Your tasks:
1. Transcribe from the passage on image-text analysis below, starting with "The second large model is a large" and going on through "and answering the question information.".
2. List each item of question information given in the example in the passage on image-text analysis below.
3. In the passage on image-text analysis below, what second answer information does the second large model generate for question information 1 after understanding the first candidate image 1?

*** Quoted passage Section Begins ***

For example, if the input text information is “Person 1 is eating at a dining table”, the question-answer pairs output by the first large model may include: “Is Person 1 eating? Yes”, “Is the meal on the dining table? Yes”, and “Is Person 1 at the dining table? Yes”. The question information includes “Is Person 1 eating?”, “Is the meal on the dining table?”, and “Is Person 1 at the dining table?”. The first answer information includes “Yes”, “Yes”, and “Yes”.

In operation S230, an image-text analysis is performed on the at least one question information and the at least one first candidate image by using a second large model to generate a second answer information for answering each question information.

The second large model is a large multimodal model LMM capable of processing visual modality and linguistic modality. The second large model is a pre-trained large multimodal model. An input of the second large model is a multimodal information, such as the at least one question information and the at least one candidate image.

The second large model may perform an image-text analysis on the at least one question information and the at least one candidate image according to an image-text analysis task. The image-text analysis task may include understanding an information in the first candidate image and answering the question information.

In an exemplary embodiment, the second large model may perform the image-text analysis task according to a single question information and a single first candidate image, and generate a second answer information for answering the question information. Alternatively, the second large model may perform the image-text analysis task according to a plurality of question information and a single first candidate image, and generate a second answer information for answering each question information after understanding content of the first candidate image. For example, it is possible to input a plurality of question information and a single first candidate image, in the form of an array, to the second large model.

For example, if question information 1 is “Is Person 1 at the dining table?”, the second large model may generate a second answer information “No” for answering the question information 1 after understanding the first candidate image 1, and generate a second answer information “Yes” for answering the question information 1 after understanding the first candidate image 2.

*** Quoted passage Section Ends ***
*** Dataset excerpt Section Begins ***

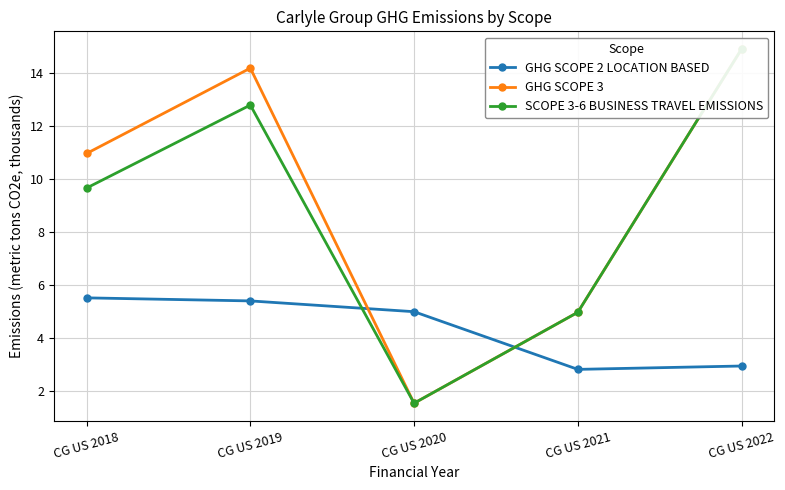

Rank the series at CG US 2020 from highest to lowest value.

GHG SCOPE 2 LOCATION BASED, GHG SCOPE 3, SCOPE 3-6 BUSINESS TRAVEL EMISSIONS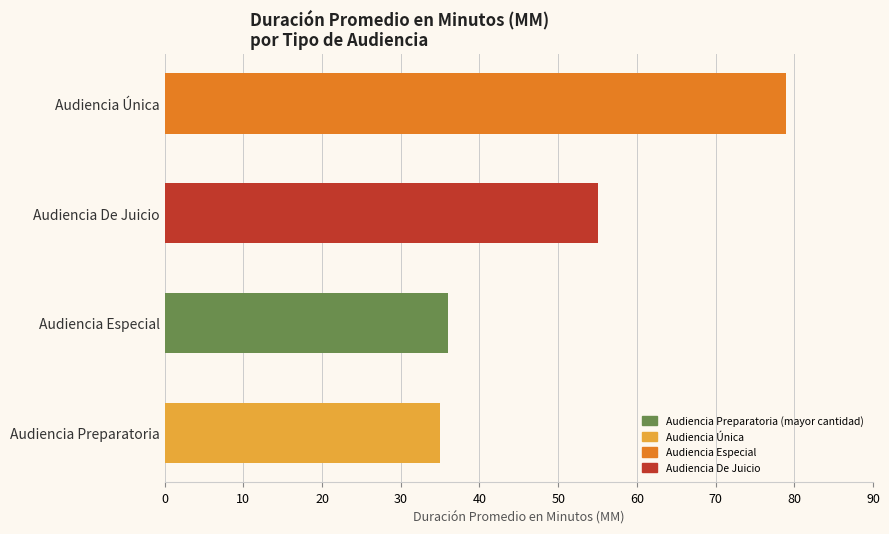

Is it true that the value at Audiencia Preparatoria is 35?

True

*** Dataset excerpt Section Ends ***

Written responses:
1.
The second large model is a large multimodal model LMM capable of processing visual modality and linguistic modality. The second large model is a pre-trained large multimodal model. An input of the second large model is a multimodal information, such as the at least one question information and the at least one candidate image.

The second large model may perform an image-text analysis on the at least one question information and the at least one candidate image according to an image-text analysis task. The image-text analysis task may include understanding an information in the first candidate image and answering the question information.

2.
- "Is Person 1 eating?"
- "Is the meal on the dining table?"
- "Is Person 1 at the dining table?"

3. "No"